Why it matters: Unknown attackers developed a way to use memes posted to Twitter to control RAT-infected computers. The operators use steganography to hide the instructions in images, which the malware then parses and executes. The hackers can retrieve data such as usernames, directories, clipboard contents, running programs, and screenshots. The malicious individuals have not been identified.
Security researchers at Trend Micro have discovered a new type of malware that retrieves its instructions from memes posted to Twitter. The malware itself is a relatively rudimentary remote access trojan (RAT).
Once infected the program can take screenshots or pull data from the computer and relay it to a central server controlled by the hacker. What makes this particular RAT (detected as TROJAN.MSIL.BERBOMTHUM.AA) unique is the use of steganography to give it commands.
Steganography is a technique that hides code within memes. The malware downloads the images from a Twitter account that was created in 2017. It then parses the embedded data into commands that it executes.

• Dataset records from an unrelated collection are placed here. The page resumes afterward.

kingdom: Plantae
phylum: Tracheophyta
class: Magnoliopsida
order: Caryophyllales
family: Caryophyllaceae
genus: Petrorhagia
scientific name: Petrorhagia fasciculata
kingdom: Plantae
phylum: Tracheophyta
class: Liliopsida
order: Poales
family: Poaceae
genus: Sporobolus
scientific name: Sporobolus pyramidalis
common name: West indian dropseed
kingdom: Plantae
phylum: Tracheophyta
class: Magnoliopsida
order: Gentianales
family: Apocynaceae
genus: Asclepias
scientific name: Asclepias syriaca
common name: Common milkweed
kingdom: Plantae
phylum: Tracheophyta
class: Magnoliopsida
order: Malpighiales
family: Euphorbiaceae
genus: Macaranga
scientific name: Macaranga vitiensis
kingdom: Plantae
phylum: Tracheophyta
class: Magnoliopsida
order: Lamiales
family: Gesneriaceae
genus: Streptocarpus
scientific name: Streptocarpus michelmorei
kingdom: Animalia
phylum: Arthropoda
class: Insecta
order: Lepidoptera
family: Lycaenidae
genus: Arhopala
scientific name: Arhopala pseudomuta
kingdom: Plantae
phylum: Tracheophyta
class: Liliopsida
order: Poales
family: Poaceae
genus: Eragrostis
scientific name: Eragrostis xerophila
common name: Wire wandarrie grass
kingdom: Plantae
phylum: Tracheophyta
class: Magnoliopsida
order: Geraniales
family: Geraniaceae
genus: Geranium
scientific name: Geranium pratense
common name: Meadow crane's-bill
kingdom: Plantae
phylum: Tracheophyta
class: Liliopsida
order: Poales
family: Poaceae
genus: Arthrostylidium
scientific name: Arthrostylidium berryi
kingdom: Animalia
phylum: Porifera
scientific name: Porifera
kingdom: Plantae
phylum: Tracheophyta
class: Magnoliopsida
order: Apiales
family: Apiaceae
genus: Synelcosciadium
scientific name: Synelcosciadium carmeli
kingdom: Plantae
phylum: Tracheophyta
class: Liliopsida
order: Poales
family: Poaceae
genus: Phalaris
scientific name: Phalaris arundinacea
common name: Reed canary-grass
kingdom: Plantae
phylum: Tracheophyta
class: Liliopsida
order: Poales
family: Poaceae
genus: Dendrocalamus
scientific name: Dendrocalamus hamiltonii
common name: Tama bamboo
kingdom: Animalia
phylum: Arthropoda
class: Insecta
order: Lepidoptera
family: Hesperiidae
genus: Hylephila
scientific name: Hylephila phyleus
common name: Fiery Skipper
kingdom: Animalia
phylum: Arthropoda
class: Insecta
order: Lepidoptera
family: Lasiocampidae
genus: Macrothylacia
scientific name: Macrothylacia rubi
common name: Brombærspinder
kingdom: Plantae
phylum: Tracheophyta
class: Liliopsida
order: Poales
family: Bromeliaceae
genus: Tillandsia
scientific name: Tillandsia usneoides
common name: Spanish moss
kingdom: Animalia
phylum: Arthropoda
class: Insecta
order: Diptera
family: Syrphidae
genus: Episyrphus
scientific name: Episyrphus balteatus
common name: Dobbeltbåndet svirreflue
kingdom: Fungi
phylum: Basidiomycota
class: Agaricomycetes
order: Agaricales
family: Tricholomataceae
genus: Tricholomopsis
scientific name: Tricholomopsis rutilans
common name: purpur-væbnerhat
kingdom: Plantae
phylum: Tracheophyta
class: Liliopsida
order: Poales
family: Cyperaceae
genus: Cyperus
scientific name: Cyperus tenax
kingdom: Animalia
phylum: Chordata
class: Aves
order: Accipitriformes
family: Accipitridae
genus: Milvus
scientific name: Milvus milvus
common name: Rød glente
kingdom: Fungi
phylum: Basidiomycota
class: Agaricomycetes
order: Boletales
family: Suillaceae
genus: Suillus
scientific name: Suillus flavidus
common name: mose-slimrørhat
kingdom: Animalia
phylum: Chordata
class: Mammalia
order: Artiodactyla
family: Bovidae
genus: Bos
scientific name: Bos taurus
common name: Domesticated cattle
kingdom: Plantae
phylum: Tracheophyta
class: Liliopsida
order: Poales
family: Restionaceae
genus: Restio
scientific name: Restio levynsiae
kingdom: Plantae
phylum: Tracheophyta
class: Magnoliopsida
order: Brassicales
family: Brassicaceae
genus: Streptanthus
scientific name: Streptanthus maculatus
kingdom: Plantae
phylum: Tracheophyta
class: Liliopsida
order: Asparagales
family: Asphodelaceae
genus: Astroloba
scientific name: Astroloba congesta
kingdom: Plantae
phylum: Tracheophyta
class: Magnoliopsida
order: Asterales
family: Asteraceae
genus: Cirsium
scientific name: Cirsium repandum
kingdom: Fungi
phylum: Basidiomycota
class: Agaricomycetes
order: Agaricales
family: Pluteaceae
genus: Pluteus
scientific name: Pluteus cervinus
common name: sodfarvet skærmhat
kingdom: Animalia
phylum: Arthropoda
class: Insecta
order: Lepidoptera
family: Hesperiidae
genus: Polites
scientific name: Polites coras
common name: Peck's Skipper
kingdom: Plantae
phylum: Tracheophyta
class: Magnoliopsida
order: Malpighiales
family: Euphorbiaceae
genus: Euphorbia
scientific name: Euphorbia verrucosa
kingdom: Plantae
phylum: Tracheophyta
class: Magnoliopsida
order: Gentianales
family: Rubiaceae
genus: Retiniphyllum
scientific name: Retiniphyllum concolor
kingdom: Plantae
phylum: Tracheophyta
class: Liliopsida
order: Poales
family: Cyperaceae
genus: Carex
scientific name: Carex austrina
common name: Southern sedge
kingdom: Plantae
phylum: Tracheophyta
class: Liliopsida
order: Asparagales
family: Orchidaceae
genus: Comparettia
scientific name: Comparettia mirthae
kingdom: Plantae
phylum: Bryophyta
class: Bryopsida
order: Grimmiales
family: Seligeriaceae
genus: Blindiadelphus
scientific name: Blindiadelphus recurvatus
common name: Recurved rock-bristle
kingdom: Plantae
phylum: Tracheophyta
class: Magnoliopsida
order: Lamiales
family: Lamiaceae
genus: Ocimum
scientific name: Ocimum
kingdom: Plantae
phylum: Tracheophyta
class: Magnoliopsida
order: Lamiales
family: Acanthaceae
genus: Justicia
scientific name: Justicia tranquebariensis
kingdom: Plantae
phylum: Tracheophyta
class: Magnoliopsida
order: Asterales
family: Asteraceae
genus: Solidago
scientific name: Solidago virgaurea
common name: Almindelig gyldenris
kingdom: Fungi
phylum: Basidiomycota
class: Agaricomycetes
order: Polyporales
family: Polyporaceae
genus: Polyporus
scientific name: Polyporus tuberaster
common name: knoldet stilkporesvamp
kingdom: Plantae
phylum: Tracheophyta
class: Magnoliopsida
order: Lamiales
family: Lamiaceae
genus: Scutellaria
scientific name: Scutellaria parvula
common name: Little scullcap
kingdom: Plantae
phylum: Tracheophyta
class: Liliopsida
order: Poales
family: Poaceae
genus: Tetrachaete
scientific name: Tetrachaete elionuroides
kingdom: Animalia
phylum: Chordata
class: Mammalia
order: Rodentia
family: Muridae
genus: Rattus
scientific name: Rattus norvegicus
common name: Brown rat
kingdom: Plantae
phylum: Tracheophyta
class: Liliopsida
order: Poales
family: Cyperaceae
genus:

Trend Micro only found two tweets on October 25 and 26 that delivered “/print” commands to the malware, which told it to take screenshots on the infected computer. The malware then sends the images to a command and control server. The server’s address obtained by the malware through a “hard-coded” URL on Pastebin.
It would seem that because of the limited number tweets found on the malicious account, the malware may have just been in the early stages of development. The hackers may have created it just as a proof of concept with plans to develop something more sophisticated later.
There are a variety of other commands that the malware operators could have used. To get a list of running apps, for example, “/processos” could have been used. To grab a dump of the user’s clipboard, operators simply use “/clip.” Retrieving filenames from specific folders requires the “/docs” prompt and "/username" returns the username on the device.
The Twitter account used has the handle of “bomber.” Researchers mentioned that Twitter is not the delivery method for the trojan itself, just the commands. The account appears to have been taken down now.
Trend Micro is unsure what vector is used to infect machines. Researchers will undoubtedly study the malware in depth and apply what they learns to create countermeasures for the company's “Smart Protection Suites.”